L’outil devrait être prêt pour décembre 2027.

“On est rendu à se réhumaniser”

Cet hiver, une étude du professeur Francis Dupuis-Déri de l’Université du Québec à Montréal, en collaboration avec la Fédération autonome de l’enseignement, venait confirmer une augmentation de l’homophobie, de la transphobie et de la misogynie dans les écoles du Québec. Mykaell Blais est à même de faire le même constat et se dit inquiet pour l’avenir.

“Les comités LGBT tombent à l’eau dans les écoles. On sent la même tendance dans la société en général aussi. On a des bénévoles qui se font traiter de fif. Ça fait huit ans que je travaille dans le communautaire LGBT et je n’ai jamais eu peur comme j’ai peur là. Je recommande à mon équipe de s’apporter du linge de rechange en plus de leur polo avec le logo de l’organisme.  On a aussi eu deux femmes trans qui ont été renvoyées parce qu’elles avaient fait leur dévoilement. Leur employeur a répondu: ”Fais ta plainte à la CNESST et je vais payer l’amende. Je préfère ça que de t’avoir”. On voit qu’on a des données pour nos jeunes, mais en ce moment, ces jeunes, il y a des adultes autour. Et les adultes autour, je dirais que ce ne sont pas les meilleurs modèles. On tolère des discours qu’on ne tolérait pas en 2018, en 2019, en 2020, et là, ce sont des commentaires tolérés sous le couvert que c’est de l’opinion.”

L’organisme a aussi vu, récemment, trois femmes trans choisir de retourner dans le placard et reporter leur parcours de transition en raison de l’ambiance dans la société. 

“On est rendu à se réhumaniser. À montrer qu’on est des humains”, note Mykaëll Blais.

Ce qui inquiète le directeur de l’organisme, c’est également le risque de voir des reculs sur le plan politique au Québec, à l’instar de ce qu’on peut constater aux États-Unis et ailleurs au Canada.

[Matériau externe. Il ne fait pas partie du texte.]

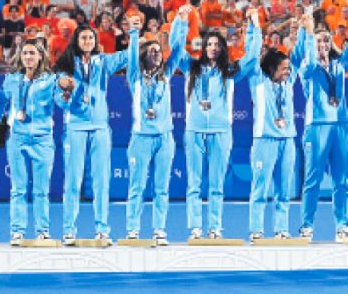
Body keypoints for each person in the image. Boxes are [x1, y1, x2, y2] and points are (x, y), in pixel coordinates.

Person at [168, 12, 259, 239]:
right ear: (203, 47)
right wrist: (180, 22)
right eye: (209, 44)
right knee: (194, 183)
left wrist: (254, 27)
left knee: (217, 184)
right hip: (195, 130)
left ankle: (215, 227)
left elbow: (253, 56)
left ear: (222, 48)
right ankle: (196, 228)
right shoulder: (191, 67)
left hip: (221, 131)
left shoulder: (229, 71)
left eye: (217, 45)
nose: (213, 48)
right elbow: (176, 48)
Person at [55, 24, 130, 245]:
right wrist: (66, 94)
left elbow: (128, 56)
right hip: (76, 126)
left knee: (101, 180)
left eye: (91, 37)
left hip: (99, 127)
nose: (87, 41)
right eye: (83, 37)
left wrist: (133, 35)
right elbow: (59, 98)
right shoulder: (67, 66)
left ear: (96, 41)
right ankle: (69, 230)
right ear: (76, 40)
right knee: (72, 181)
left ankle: (102, 230)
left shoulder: (103, 62)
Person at [297, 3, 348, 241]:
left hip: (342, 125)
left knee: (341, 180)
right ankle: (306, 225)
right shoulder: (308, 66)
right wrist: (309, 33)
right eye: (319, 41)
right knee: (312, 179)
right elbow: (309, 66)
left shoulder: (338, 65)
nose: (323, 45)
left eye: (326, 41)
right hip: (317, 127)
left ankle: (342, 224)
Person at [123, 12, 189, 245]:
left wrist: (180, 23)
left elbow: (179, 50)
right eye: (151, 51)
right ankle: (133, 229)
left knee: (161, 187)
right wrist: (133, 33)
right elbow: (131, 56)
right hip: (141, 138)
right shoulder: (135, 76)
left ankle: (159, 229)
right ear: (144, 55)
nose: (156, 54)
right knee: (137, 185)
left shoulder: (166, 75)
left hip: (164, 138)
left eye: (158, 51)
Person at [246, 12, 305, 242]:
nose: (288, 72)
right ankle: (256, 230)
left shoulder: (288, 82)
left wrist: (300, 33)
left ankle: (281, 229)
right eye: (283, 68)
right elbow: (251, 56)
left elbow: (298, 57)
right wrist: (254, 27)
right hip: (265, 141)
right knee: (260, 188)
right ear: (271, 69)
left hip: (287, 141)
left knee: (284, 190)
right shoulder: (258, 82)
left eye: (288, 68)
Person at [0, 38, 58, 245]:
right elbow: (0, 102)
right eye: (25, 53)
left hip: (42, 140)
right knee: (18, 189)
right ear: (20, 57)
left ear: (41, 56)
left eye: (32, 53)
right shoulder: (12, 79)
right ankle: (17, 232)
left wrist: (68, 95)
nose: (29, 57)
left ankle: (42, 231)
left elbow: (61, 100)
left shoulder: (51, 80)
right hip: (18, 138)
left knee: (41, 190)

“Tous les organismes LGBT sonnent la cloche actuellement. On essaie beaucoup de parler aux politiciens et politiciennes. On n’était plus dans la réhumanisation il y a quelques années et là, on doit y revenir.”

C’est entre autres par la formation que Mykaell espère faire avancer les choses. Il propose d’ailleurs une formation, chaque année, aux étudiants en Techniques policières. “Ce sont toujours de beaux échanges. J’arrive dans des classes où les jeunes hommes ont une définition plus fermée de ce qu’est la masculinité. Je leur parle un peu de la façon dont j’ai développé ma masculinité, comment je la vis au quotidien, comment je vois d’autres de mes amis qui sont des hommes trans et qui la vivent de façon complètement différente sans que ça soit toxique. Ça amène de beaux échanges et un dialogue qui se déroule dans le respect. C’est ce genre de dialogue qu’il faut ramener à l’avant-plan”, affirme le directeur général de Trans Mauricie/Centre-du-Québec.

“C’est pour ça qu’on mise beaucoup sur nos alliés pour porter nos messages et rentrer dans cette forme de sensibilisation, poursuit-il. Il faudra que nos alliés se mettent aussi en mode dialogue. Il va rester des gens enfermés, fâchés et qui ne dérogeront pas de leur idée initiale, mais on va au moins peut-être rattraper les gens qui sont ambivalents”, conclut-il.